Case Presentation:

A 36–year–old man presented with acute neurologic changes. He described an inability to see objects in the lower left aspect of his visual field which quickly progressed to numbness in his left arm, leg and trunk. His only past medical history was hypertension which had been poorly treated due to medical noncompliance. His blood pressure was 150/80. He was noted to alternate between agitation and mild somnolence, but he was always arousable and oriented. A left lower quadrant visual field deficit was noted in his left eye. No other abnormal neurologic findings were noted. Labs were significant for a creatinine of 4.9 mg/dl, increased from 1.1 mg/dl just 2 months prior. Hematocrit was 29% from 44% just 2 months prior. Platelets were 112 x 109/L (from 226 x 109/L). Troponin was borderline at 0.47 ng/mL. Reticulocyte count was 3.1%. Haptoglobin was low at 21 mg/dL (normal: 30–200). LDH was elevated at 494 U/L. Three schistocytes were seen per high power field on peripheral blood smear. An MRI confirmed the presence of an acute lacunar infarct in the right thalamus. Given the constellation of neurologic symptoms, microangiopathic hemolytic anemia, mild thrombocytopenia, and renal failure, he was presumptively diagnosed with thrombotic thrombocytopenic purpura (TTP). He was presumed to have platelet thrombi and hemorrhage causing cardiac infarction and stroke. A hematology consultant agreed and recommended transfer to tertiary care for plasmapheresis. In the intervening hours, he was admitted to the floor for stabilization. Once admitted, concerns about the relatively preserved platelet count prompted repeat complete blood count which demonstrated a rising hematocrit and platelet count. Upon further questioning, the patient admitted taking numerous blood pressure agents just prior to presenting to the emergency department, masking his underlying severe hypertension. Reevaluating his presentation with this new information, malignant hypertension causing acute renal failure, cardiac ischemia, mild hemolysis, and stroke seemed more likely than TTP. His blood pressure was carefully managed and his hemolytic anemia improved quickly. His renal function also stabilized and the patient did not require hemodialysis.

Discussion:

Malignant hypertension is most commonly encountered by the hospitalist. It can cause a variety of findings, including those seen in this patient: stroke, renal failure, and cardiac ischemia.
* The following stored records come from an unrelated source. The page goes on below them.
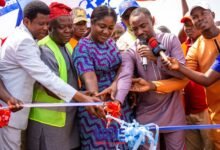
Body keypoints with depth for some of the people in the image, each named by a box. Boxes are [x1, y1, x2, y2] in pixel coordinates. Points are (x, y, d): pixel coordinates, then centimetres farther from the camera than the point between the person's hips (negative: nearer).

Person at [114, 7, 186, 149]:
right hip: (147, 114, 0)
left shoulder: (170, 40, -3)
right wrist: (117, 102, -41)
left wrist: (156, 58, -22)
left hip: (172, 111, 0)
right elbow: (124, 78, -22)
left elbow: (182, 72, -9)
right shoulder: (130, 52, -5)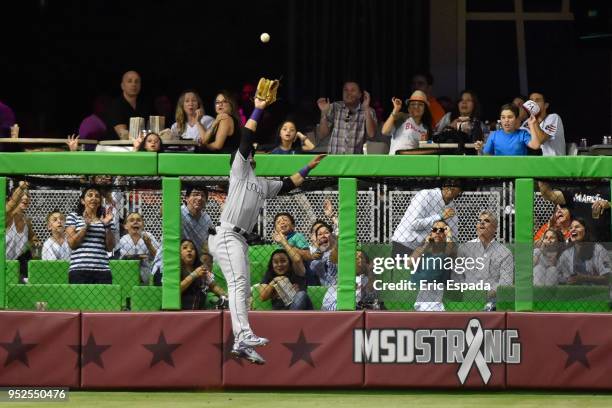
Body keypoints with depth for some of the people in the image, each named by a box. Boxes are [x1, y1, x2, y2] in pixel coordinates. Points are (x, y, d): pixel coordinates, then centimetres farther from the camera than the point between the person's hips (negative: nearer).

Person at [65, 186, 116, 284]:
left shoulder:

Microangiopathic hemolytic anemia is a more rare complication, which can make it difficult to distinguish from TTP, especially if the blood pressure has normalized prior to presentation. Fortunately, the diagnosis of TTP was questioned in this patient and a careful history revealed the correct diagnosis.

Conclusions:

Objective: (1) Recognize that malignant hypertension can cause mild hemolysis. (2) Consider malignant hypertension even in a patient whose blood pressure has been recently normalized with medications.